Your instructions:
Without any of the pictures, print every record below exactly.

--- --- ---

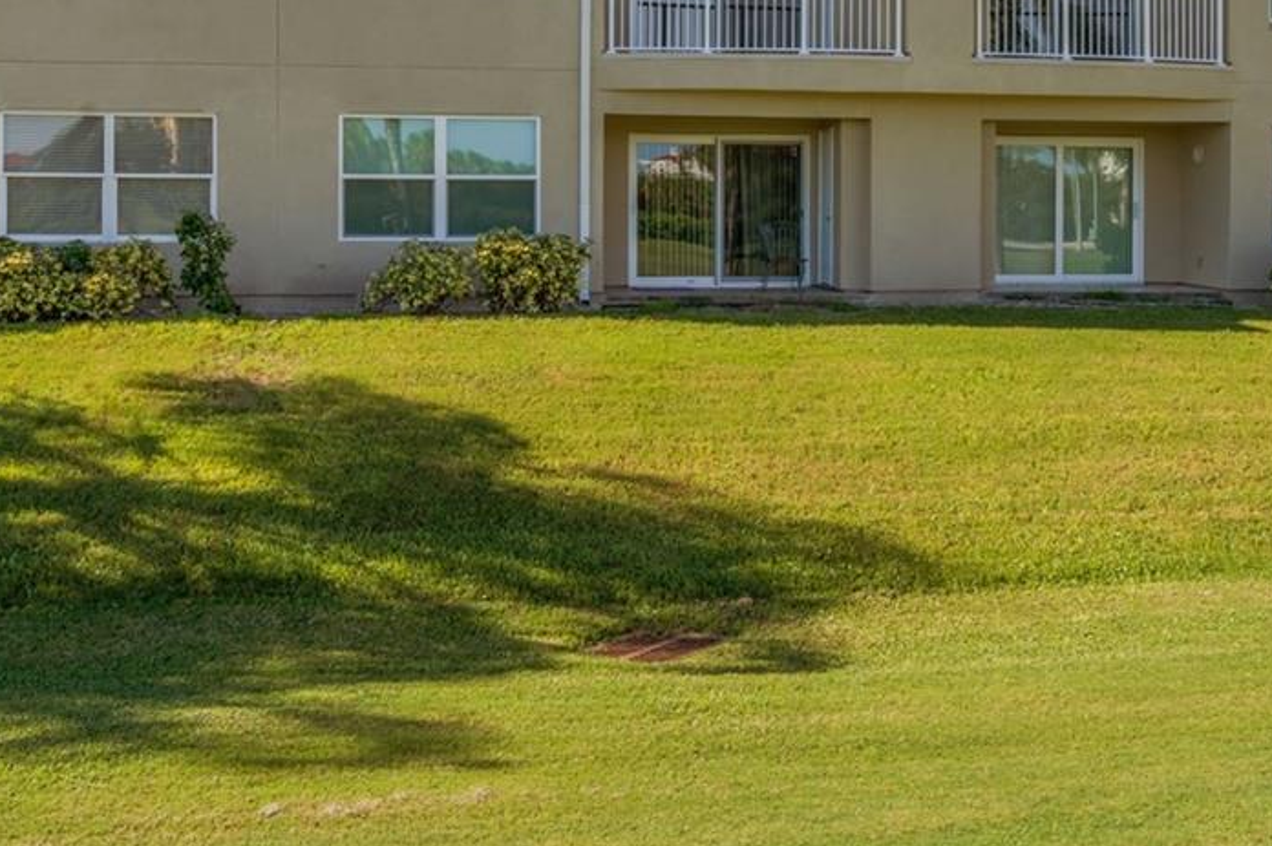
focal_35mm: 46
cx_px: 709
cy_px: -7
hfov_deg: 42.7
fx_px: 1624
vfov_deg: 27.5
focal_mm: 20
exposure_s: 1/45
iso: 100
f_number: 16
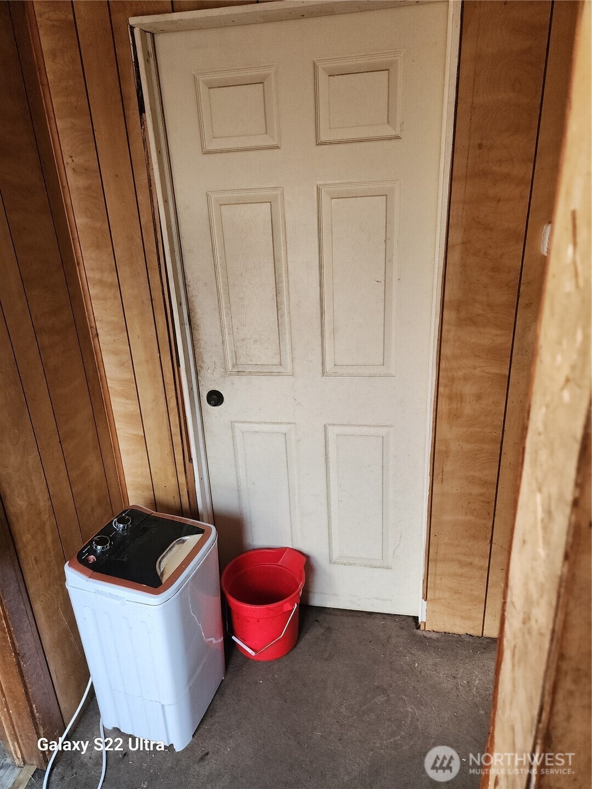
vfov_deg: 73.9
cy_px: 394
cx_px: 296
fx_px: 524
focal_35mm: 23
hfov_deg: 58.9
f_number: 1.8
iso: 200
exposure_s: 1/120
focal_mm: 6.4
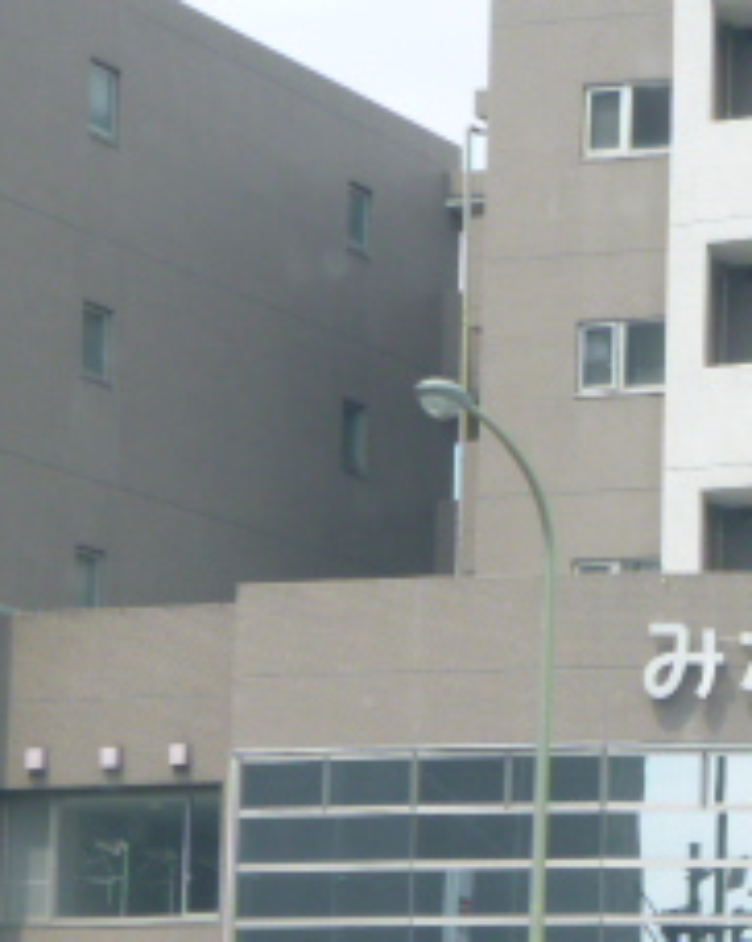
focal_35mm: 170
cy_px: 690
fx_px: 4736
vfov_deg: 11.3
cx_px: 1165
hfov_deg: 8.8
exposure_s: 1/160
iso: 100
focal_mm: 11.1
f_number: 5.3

--- --- ---

Response box:
focal_35mm: 46
cx_px: 709
cy_px: -7
hfov_deg: 42.7
fx_px: 1624
vfov_deg: 27.5
focal_mm: 20
exposure_s: 1/45
iso: 100
f_number: 16
vfov_deg: 73.9
cy_px: 394
cx_px: 296
fx_px: 524
focal_35mm: 23
hfov_deg: 58.9
f_number: 1.8
iso: 200
exposure_s: 1/120
focal_mm: 6.4
focal_35mm: 170
cy_px: 690
fx_px: 4736
vfov_deg: 11.3
cx_px: 1165
hfov_deg: 8.8
exposure_s: 1/160
iso: 100
focal_mm: 11.1
f_number: 5.3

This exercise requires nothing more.